L'histoire :
Aurore est tranquillement en train de prendre une tasse de chocolat avec son prétendant, Hector, lorsque soudain, tout s’effondre autour d’elle. Le plafond se liquéfie, les murs se resserrent en une masse visqueuse… Esseulé, étouffée, Aurore se fraie un passage vers le haut, et arrive enfin à l’aire libre, de nuit, sous une pluie battante. Elle s’extirpe de l’orifice, à l’instar de nombreux autres petits êtres de son espèce… Elle glisse et choit beaucoup plus bas, sur l’humus. Elle se redresse et contemple alors avec effroi son milieu d’origine : une fillette géante, gisant morte, en pleine forêt. Le lendemain, de jour, les choses paraissent plus simples. Tous les petits êtres s’organisent de leur mieux pour survivre en dehors de leur « hôte ». Jane a trouvé une paire de ciseaux ; Plim organise la distribution de biscuits trouvés dans le cartable ; Zélie fait sa chochotte : elle s’est fait mal à la cheville ; Hector semble distrait… Chacun s’adapte sans plus de contrariétés que cela, l’un cueillant des baies, l’autre récupérant la rosée sur les feuilles. La nuit suivante, un chat sauvage fait quelques victimes parmi la petite communauté. Le surlendemain, il s’agit donc de se trouver des refuges plus sécurisants. Aurore sympathise avec un mulot, d’à peu près de sa taille, en dépit des limites de langages…

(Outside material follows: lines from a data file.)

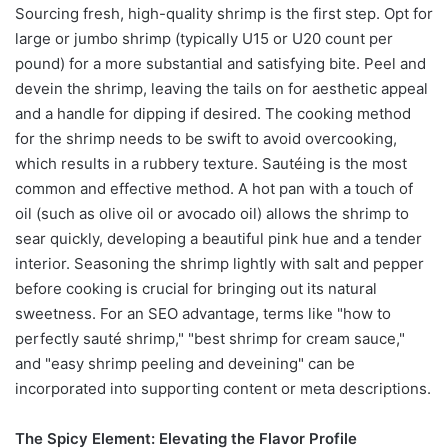
Sourcing fresh, high-quality shrimp is the first step. Opt for
large or jumbo shrimp (typically U15 or U20 count per
pound) for a more substantial and satisfying bite. Peel and
devein the shrimp, leaving the tails on for aesthetic appeal
and a handle for dipping if desired. The cooking method
for the shrimp needs to be swift to avoid overcooking,
which results in a rubbery texture. Sautéing is the most
common and effective method. A hot pan with a touch of
oil (such as olive oil or avocado oil) allows the shrimp to
sear quickly, developing a beautiful pink hue and a tender
interior. Seasoning the shrimp lightly with salt and pepper
before cooking is crucial for bringing out its natural
sweetness. For an SEO advantage, terms like "how to
perfectly sauté shrimp," "best shrimp for cream sauce,"
and "easy shrimp peeling and deveining" can be
incorporated into supporting content or meta descriptions.
The Spicy Element: Elevating the Flavor Profile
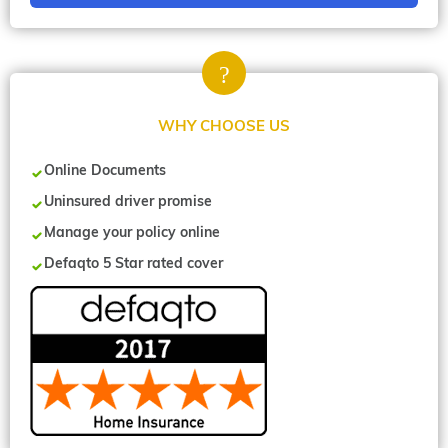
WHY CHOOSE US
Online Documents
Uninsured driver promise
Manage your policy online
Defaqto 5 Star rated cover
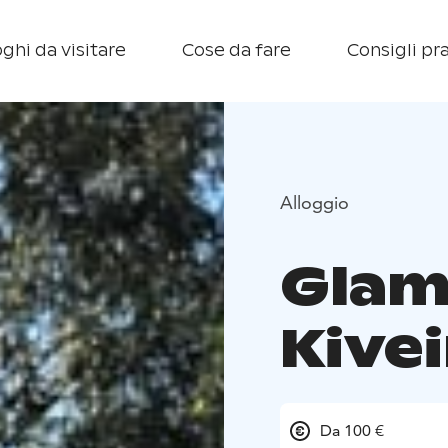
ghi da visitare
Cose da fare
Consigli pra
Alloggio
Glam
Kive
Da 100 €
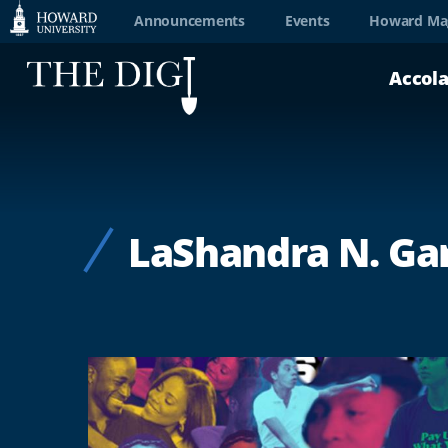
Web
Announcements
Events
Howard Ma
Accessibility
Accol
Support
LaShandra N. Ga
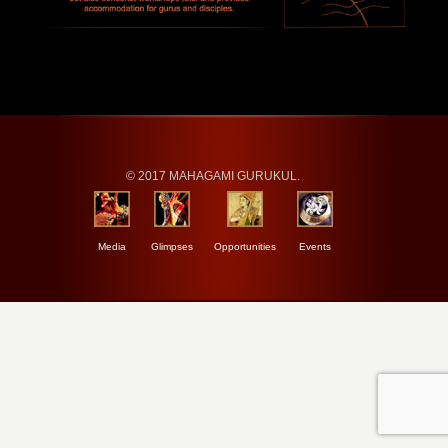
© 2017 MAHAGAMI GURUKUL.
Media
Glimpses
Opportunities
Events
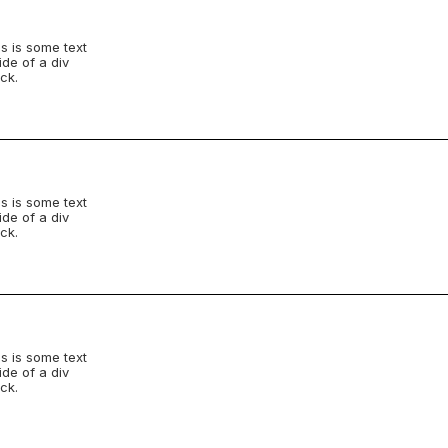
s is some text
ide of a div
ck.
s is some text
ide of a div
ck.
s is some text
ide of a div
ck.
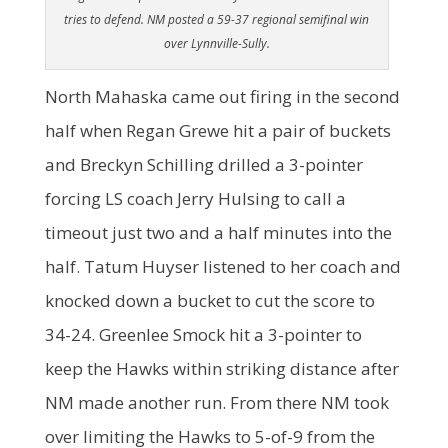
tries to defend. NM posted a 59-37 regional semifinal win
over Lynnville-Sully.
North Mahaska came out firing in the second
half when Regan Grewe hit a pair of buckets
and Breckyn Schilling drilled a 3-pointer
forcing LS coach Jerry Hulsing to call a
timeout just two and a half minutes into the
half. Tatum Huyser listened to her coach and
knocked down a bucket to cut the score to
34-24. Greenlee Smock hit a 3-pointer to
keep the Hawks within striking distance after
NM made another run. From there NM took
over limiting the Hawks to 5-of-9 from the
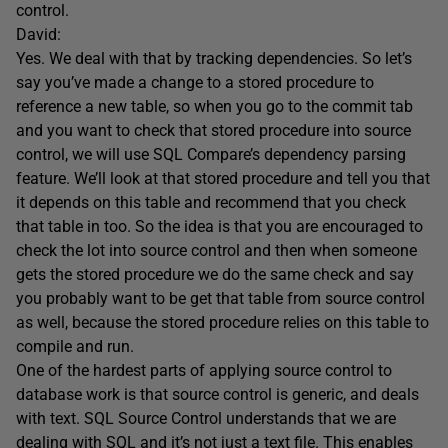
control.
David:
Yes. We deal with that by tracking dependencies. So let’s
say you’ve made a change to a stored procedure to
reference a new table, so when you go to the commit tab
and you want to check that stored procedure into source
control, we will use SQL Compare’s dependency parsing
feature. We’ll look at that stored procedure and tell you that
it depends on this table and recommend that you check
that table in too. So the idea is that you are encouraged to
check the lot into source control and then when someone
gets the stored procedure we do the same check and say
you probably want to be get that table from source control
as well, because the stored procedure relies on this table to
compile and run.
One of the hardest parts of applying source control to
database work is that source control is generic, and deals
with text. SQL Source Control understands that we are
dealing with SQL and it’s not just a text file. This enables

Ce qu'on en pense sur la planète BD :
Véritable orfèvre en matière de scénarii, l’insaisissable Fabien Wehlmann a déjà livré quelques perles. One-shot féérico-horrifique (et oui, depuis Tim Burton, c’est possible), Jolies ténèbres nous plonge d’emblée dans un contexte pour le moins surprenant. Sans le moindre début d’explication, nous suivons en effet la mésaventure fantastique vécue par une communauté de minuscules êtres, habitants jusque là à l’intérieur d’une petite fille qui vient… d’être assassinée en pleine forêt ! Le pourquoi, le comment, on ne le saura jamais : seul importent les agissements de ces mini créatures infantiles, dans leur impératif de survie et d’organisation. Au fil de 4 saisons, le récit aligne dès lors les exactions / irresponsabilités / incivilités d’entre eux, sous le regard désapprobateur d’Aurore. Mais d’où donc est venue l’idée d’une histoire aussi saugrenue ? En fait, ce conte noir et extravagant est inspiré par Marie Pommepuy, la moitié féminine du dessinateur bicéphale « Karascoët » (avec Sébastien Cosset). Empruntant visuellement le style de la « nouvelle vague BD », le dessin du duo est la majeure partie du temps gentillet, enfantin, avec quelques parenthèses réalistes de toute beauté, n’hésitant pas à d’autres moments à verser dans le sordide dernier degré. On y croise par exemple une fillette crado qui se nourrit des asticots du cadavre en décomposition… ou la bouche béante et sanguinolente d’une autre, explosée par le bec d’un oiseau venant de lui donner un peu trop profondément la béquée (à mourir de rire !). Une question ne nous quitte jamais : qui sont ces petits êtres, exactement ? Chacun semble représenter un fragment de la personnalité de l’« hôte » d’origine… Mais de cela, comme du sens à attribuer à cette fable horrifique, les auteurs laissent l’imaginaire du lecteur faire son œuvre. Huit ans après sa première édition, l'œuvre bénéficie d'une réédition au sein de la prestigieuse collection Aire libre.